What the exercise asks.
Although the records contain pictures, print none of them; print exactly the lines from the one with "Schweizer Meisterschaft 2026 Martigny" through the last line.

[Opening Supplied data section]

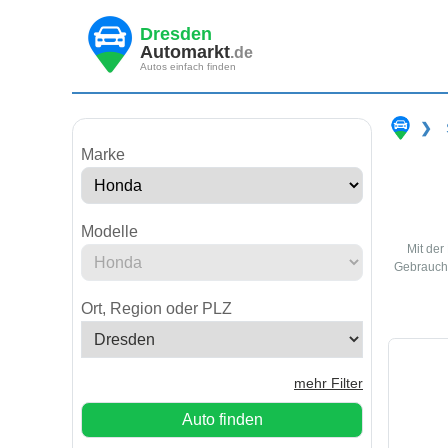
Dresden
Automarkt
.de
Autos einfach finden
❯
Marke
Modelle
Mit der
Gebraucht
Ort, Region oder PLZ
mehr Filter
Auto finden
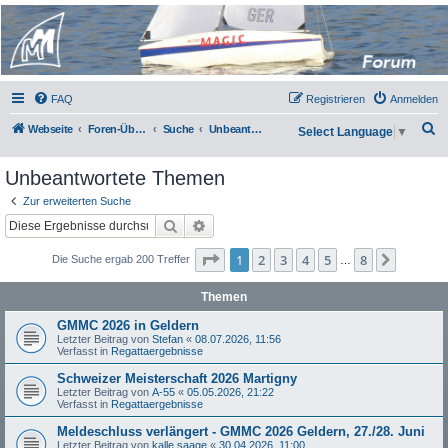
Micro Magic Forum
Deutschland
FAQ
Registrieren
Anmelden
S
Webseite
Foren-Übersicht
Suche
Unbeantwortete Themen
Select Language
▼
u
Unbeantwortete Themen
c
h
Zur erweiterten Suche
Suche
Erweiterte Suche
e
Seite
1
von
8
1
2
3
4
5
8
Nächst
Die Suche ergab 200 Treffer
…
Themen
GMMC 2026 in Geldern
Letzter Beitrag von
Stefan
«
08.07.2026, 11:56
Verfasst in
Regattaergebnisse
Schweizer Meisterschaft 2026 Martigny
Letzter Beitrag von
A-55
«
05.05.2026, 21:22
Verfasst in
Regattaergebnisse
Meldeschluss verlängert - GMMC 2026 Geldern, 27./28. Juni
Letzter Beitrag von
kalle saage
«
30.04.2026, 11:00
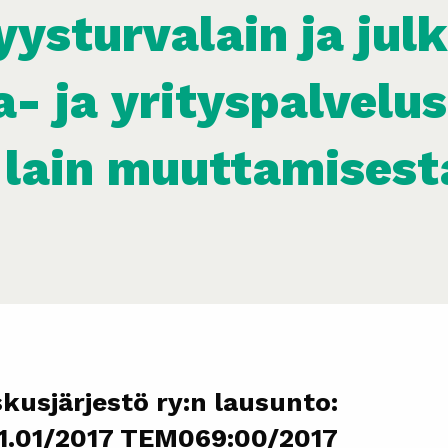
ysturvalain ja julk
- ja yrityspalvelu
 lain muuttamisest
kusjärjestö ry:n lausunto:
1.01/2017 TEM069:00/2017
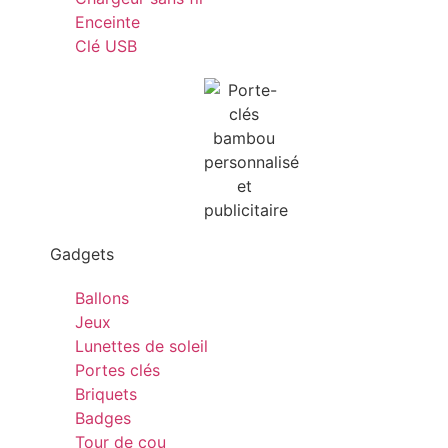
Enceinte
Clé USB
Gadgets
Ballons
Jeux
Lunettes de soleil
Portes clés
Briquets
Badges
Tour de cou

[Closing Supplied data section]

Response to the task.
Schweizer Meisterschaft 2026 Martigny
Letzter Beitrag von
A-55
«
05.05.2026, 21:22
Verfasst in
Regattaergebnisse
Meldeschluss verlängert - GMMC 2026 Geldern, 27./28. Juni
Letzter Beitrag von
kalle saage
«
30.04.2026, 11:00
ysturvalain ja julk
- ja yrityspalvelu
 lain muuttamisest
kusjärjestö ry:n lausunto:
1.01/2017 TEM069:00/2017
Enceinte
Clé USB
Gadgets
Ballons
Jeux
Lunettes de soleil
Portes clés
Briquets
Badges
Tour de cou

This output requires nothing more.